◆ **EXERCISE**
Output every line from the beginning of the records through the line that contains "## Docus Medical Experts", exactly as it appears.

◆ **SUPPLIED ENTRIES**
---*---

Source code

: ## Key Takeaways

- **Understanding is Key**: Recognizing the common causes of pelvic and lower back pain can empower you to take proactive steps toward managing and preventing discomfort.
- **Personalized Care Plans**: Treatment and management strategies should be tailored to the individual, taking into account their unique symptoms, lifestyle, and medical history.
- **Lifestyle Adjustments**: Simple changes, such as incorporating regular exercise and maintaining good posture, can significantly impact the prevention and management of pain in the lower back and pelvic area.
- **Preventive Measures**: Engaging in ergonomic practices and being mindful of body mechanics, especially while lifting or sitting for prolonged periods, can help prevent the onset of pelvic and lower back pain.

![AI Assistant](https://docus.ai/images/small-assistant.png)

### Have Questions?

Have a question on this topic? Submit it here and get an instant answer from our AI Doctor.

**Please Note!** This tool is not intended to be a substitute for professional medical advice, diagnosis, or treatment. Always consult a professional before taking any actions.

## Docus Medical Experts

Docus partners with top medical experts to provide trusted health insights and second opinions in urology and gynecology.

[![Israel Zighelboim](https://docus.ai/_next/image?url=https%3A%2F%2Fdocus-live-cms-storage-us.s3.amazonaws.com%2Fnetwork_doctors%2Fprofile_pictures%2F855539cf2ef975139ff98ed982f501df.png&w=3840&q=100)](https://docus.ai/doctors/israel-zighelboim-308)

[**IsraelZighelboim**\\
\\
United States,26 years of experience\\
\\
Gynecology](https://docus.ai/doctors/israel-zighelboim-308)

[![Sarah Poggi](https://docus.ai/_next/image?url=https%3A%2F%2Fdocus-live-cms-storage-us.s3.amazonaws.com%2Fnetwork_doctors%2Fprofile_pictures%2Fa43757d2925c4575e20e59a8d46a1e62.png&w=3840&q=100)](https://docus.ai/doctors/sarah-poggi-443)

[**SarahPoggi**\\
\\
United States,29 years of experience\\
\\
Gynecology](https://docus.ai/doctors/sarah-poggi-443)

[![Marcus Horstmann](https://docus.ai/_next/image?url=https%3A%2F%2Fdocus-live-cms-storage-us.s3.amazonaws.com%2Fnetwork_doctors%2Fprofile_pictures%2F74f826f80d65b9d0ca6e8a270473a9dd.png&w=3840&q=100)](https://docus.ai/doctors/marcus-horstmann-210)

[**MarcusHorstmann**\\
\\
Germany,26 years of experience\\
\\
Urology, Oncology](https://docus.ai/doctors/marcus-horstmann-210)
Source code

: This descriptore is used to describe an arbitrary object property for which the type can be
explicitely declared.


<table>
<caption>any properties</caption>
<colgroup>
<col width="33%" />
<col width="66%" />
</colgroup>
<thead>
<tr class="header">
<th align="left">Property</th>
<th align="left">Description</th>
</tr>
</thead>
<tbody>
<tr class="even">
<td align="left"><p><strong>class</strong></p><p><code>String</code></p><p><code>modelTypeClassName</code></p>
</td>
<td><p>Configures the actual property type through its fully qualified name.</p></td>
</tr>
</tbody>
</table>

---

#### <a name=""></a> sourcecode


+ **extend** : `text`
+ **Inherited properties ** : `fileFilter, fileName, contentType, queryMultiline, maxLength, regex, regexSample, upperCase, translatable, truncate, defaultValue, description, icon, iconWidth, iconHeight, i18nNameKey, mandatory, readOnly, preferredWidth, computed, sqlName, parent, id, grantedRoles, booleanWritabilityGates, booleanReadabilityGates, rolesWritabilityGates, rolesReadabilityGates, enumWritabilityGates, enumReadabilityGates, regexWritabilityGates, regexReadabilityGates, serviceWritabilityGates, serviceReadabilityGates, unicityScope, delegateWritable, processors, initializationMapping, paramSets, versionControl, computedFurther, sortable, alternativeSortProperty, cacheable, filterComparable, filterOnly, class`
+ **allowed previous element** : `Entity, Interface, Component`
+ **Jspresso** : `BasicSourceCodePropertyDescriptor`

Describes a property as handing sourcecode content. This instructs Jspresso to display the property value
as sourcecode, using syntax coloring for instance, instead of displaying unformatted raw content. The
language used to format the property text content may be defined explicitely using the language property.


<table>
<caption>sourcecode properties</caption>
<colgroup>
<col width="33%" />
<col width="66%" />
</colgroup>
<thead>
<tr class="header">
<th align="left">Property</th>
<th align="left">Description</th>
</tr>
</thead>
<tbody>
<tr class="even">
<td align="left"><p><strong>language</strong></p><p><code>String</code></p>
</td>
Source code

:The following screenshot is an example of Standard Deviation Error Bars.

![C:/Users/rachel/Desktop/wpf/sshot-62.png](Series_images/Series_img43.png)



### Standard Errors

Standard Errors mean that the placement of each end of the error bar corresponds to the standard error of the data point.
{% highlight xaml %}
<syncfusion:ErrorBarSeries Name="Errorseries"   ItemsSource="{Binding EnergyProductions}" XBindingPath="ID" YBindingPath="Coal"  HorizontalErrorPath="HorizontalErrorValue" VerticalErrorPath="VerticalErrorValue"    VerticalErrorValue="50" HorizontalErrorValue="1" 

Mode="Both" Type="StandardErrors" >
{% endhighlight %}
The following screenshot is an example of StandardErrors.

---*---

◆ **RESULT**
Source code

: ## Key Takeaways

- **Understanding is Key**: Recognizing the common causes of pelvic and lower back pain can empower you to take proactive steps toward managing and preventing discomfort.
- **Personalized Care Plans**: Treatment and management strategies should be tailored to the individual, taking into account their unique symptoms, lifestyle, and medical history.
- **Lifestyle Adjustments**: Simple changes, such as incorporating regular exercise and maintaining good posture, can significantly impact the prevention and management of pain in the lower back and pelvic area.
- **Preventive Measures**: Engaging in ergonomic practices and being mindful of body mechanics, especially while lifting or sitting for prolonged periods, can help prevent the onset of pelvic and lower back pain.

![AI Assistant](https://docus.ai/images/small-assistant.png)

### Have Questions?

Have a question on this topic? Submit it here and get an instant answer from our AI Doctor.

**Please Note!** This tool is not intended to be a substitute for professional medical advice, diagnosis, or treatment. Always consult a professional before taking any actions.

## Docus Medical Experts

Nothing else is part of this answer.